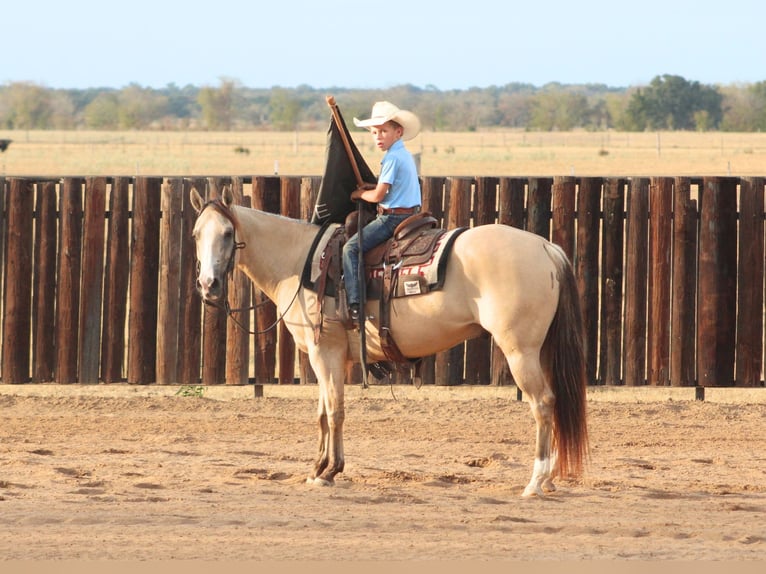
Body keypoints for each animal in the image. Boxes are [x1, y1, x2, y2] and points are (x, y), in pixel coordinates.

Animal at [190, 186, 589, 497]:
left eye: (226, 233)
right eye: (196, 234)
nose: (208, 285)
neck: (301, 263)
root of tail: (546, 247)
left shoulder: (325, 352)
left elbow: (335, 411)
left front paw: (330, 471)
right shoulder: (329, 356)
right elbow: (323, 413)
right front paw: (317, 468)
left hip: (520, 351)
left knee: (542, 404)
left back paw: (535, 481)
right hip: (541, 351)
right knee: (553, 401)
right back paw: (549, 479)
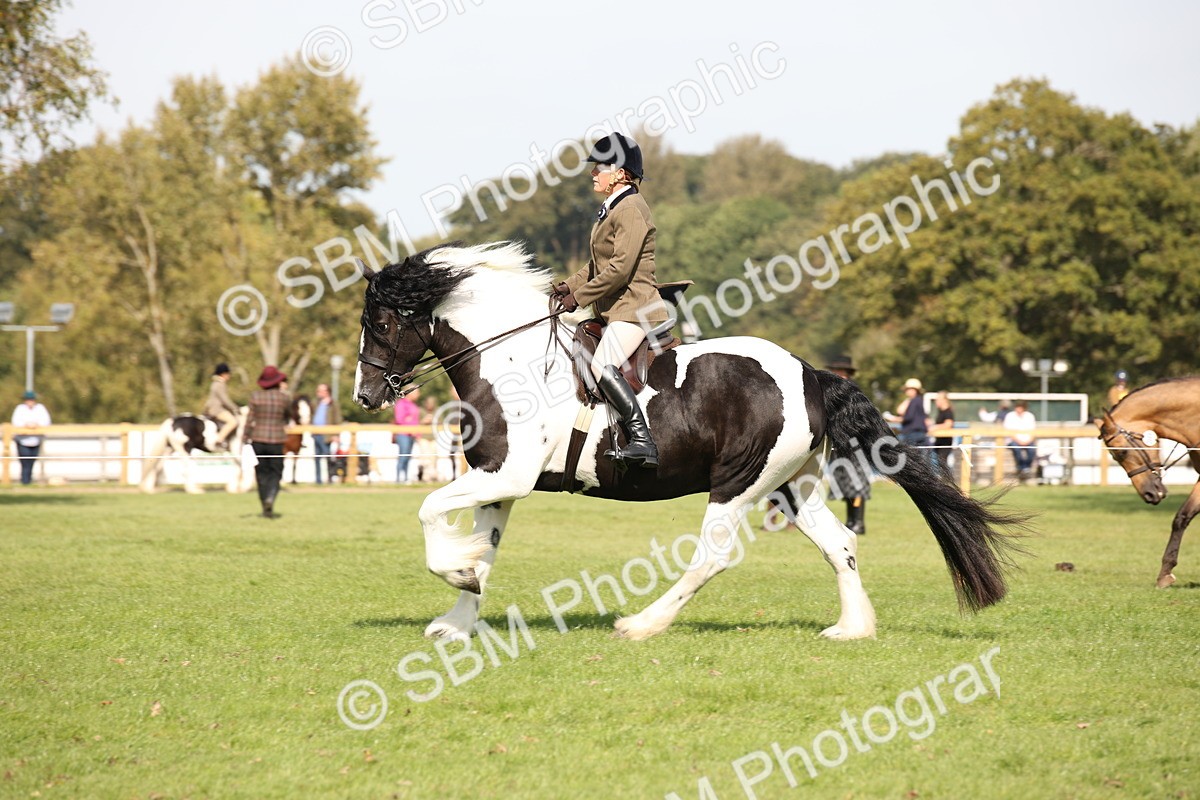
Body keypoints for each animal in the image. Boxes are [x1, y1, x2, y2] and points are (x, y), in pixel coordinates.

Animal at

---

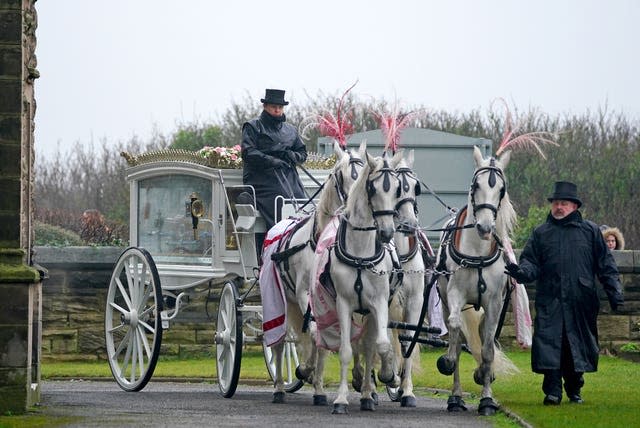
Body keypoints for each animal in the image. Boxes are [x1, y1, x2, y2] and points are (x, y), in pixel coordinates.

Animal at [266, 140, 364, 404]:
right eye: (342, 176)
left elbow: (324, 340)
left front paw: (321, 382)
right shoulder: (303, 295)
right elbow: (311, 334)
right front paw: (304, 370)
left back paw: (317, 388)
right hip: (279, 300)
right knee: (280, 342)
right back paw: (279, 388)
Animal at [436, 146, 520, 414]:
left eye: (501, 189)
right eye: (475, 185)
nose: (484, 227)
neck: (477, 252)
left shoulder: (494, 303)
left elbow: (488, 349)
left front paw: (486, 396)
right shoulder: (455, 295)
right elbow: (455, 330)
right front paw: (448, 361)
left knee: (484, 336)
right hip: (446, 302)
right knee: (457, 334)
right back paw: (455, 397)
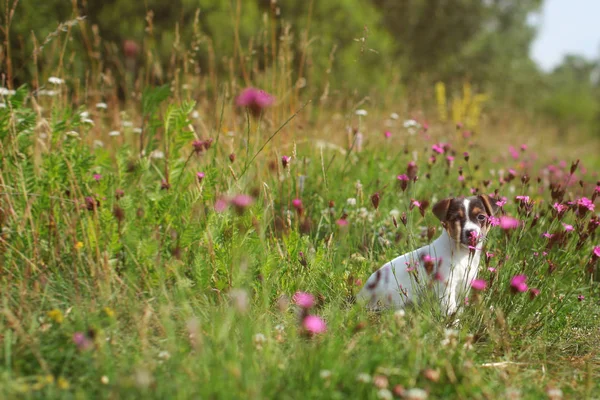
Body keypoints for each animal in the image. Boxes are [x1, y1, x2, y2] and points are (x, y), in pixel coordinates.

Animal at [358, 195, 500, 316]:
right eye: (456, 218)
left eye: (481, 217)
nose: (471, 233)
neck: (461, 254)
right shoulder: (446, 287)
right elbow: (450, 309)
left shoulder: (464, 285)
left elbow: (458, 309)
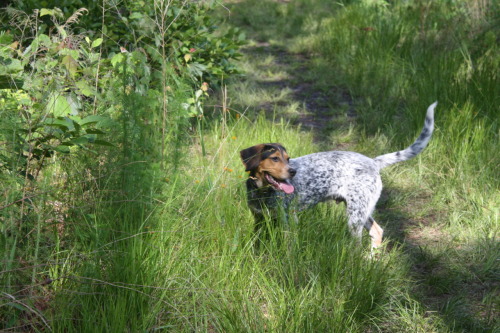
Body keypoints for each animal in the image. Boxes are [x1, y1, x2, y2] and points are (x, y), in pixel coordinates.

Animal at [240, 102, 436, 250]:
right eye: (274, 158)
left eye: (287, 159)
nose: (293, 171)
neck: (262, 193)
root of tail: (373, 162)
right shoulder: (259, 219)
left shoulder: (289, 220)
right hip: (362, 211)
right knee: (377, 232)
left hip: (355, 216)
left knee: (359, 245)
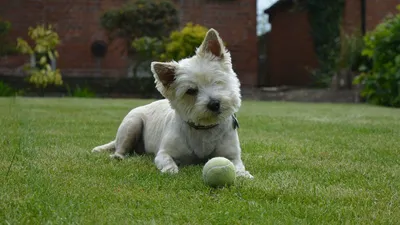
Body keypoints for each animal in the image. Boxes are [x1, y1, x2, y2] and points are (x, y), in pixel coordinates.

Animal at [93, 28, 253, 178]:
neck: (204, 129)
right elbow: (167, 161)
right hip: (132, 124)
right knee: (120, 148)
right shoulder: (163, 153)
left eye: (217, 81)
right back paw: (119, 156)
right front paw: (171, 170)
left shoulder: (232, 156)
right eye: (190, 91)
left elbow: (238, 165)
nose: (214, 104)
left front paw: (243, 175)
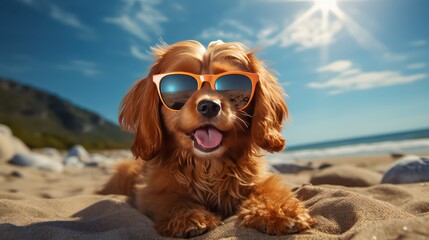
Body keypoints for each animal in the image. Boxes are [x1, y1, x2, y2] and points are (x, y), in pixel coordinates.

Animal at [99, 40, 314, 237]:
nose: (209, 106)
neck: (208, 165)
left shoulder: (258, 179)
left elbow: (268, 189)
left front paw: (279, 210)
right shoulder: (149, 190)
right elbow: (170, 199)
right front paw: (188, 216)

--

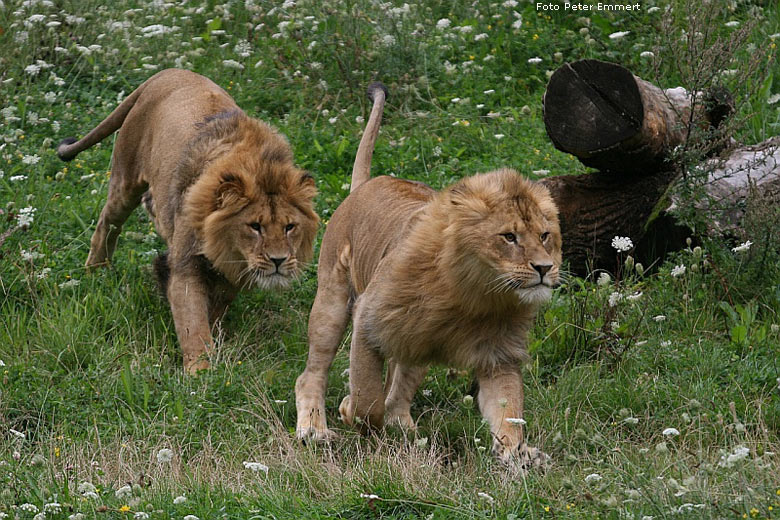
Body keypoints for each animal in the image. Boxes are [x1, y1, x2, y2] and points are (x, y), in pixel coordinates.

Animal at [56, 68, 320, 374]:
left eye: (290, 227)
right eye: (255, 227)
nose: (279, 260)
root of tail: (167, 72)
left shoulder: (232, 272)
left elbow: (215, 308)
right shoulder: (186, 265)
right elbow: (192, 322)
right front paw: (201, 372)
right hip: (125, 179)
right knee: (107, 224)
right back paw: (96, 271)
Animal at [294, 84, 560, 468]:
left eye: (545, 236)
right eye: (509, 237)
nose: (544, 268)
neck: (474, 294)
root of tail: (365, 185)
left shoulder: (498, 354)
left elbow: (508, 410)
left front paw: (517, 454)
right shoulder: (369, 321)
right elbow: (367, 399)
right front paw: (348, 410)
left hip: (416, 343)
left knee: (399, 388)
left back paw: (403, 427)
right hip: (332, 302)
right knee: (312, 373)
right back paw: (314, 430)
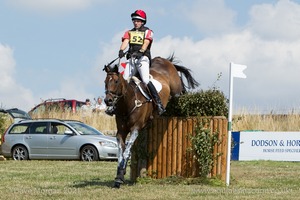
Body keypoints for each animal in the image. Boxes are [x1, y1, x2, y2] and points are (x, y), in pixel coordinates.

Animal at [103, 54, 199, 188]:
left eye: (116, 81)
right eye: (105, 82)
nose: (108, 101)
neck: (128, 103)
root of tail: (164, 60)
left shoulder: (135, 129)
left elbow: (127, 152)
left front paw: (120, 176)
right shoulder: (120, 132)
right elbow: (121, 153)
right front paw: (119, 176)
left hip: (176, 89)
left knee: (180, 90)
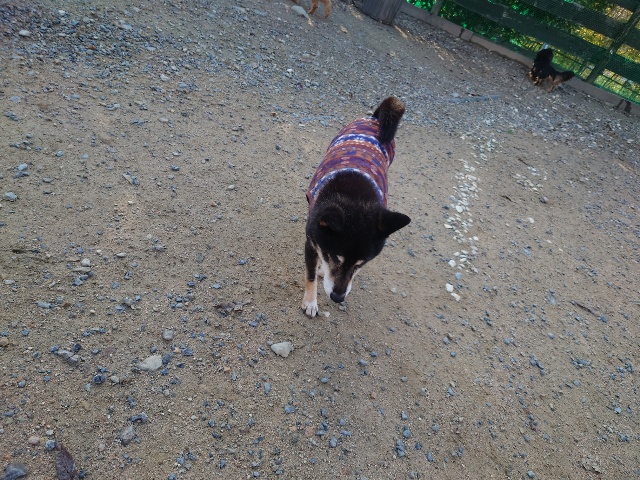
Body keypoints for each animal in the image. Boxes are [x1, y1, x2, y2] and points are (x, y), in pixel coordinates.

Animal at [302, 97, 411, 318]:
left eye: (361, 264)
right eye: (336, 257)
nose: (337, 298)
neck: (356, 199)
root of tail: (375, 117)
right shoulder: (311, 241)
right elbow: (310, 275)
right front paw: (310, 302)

AIM OF THE TASK:
Everything in the material above from the line that has "root of tail: (167, 72)" through the line that has "left shoulder: (498, 354)" must be duplicated exactly, with no other lines given.

EXERCISE OUTPUT:
root of tail: (167, 72)
left shoulder: (232, 272)
left elbow: (215, 308)
right shoulder: (186, 265)
right elbow: (192, 322)
right front paw: (201, 372)
right hip: (125, 179)
right knee: (107, 224)
right back paw: (96, 271)
Animal at [294, 84, 560, 468]:
left eye: (545, 236)
right eye: (509, 237)
nose: (544, 268)
neck: (474, 294)
root of tail: (365, 185)
left shoulder: (498, 354)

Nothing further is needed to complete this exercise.